* What you need to do
Because the entries hold pictures, reproduce only their words, exactly as written.
+++ Exercise materials
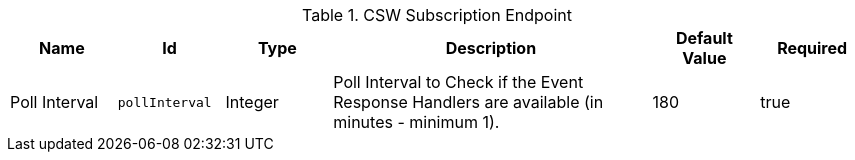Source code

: .[[Csw_Subscription_Endpoint]]CSW Subscription Endpoint
[cols="1,1m,1,3,1,1" options="header"]
|===

|Name
|Id
|Type
|Description
|Default Value
|Required

|Poll Interval
|pollInterval
|Integer
|Poll Interval to Check if the Event Response Handlers are available (in minutes - minimum 1).
|180
|true

|===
++++++
* Task response
Source code

: .[[Csw_Subscription_Endpoint]]CSW Subscription Endpoint
[cols="1,1m,1,3,1,1" options="header"]
|===

|Name
|Id
|Type
|Description
|Default Value
|Required

|Poll Interval
|pollInterval
|Integer
|Poll Interval to Check if the Event Response Handlers are available (in minutes - minimum 1).
|180
|true

|===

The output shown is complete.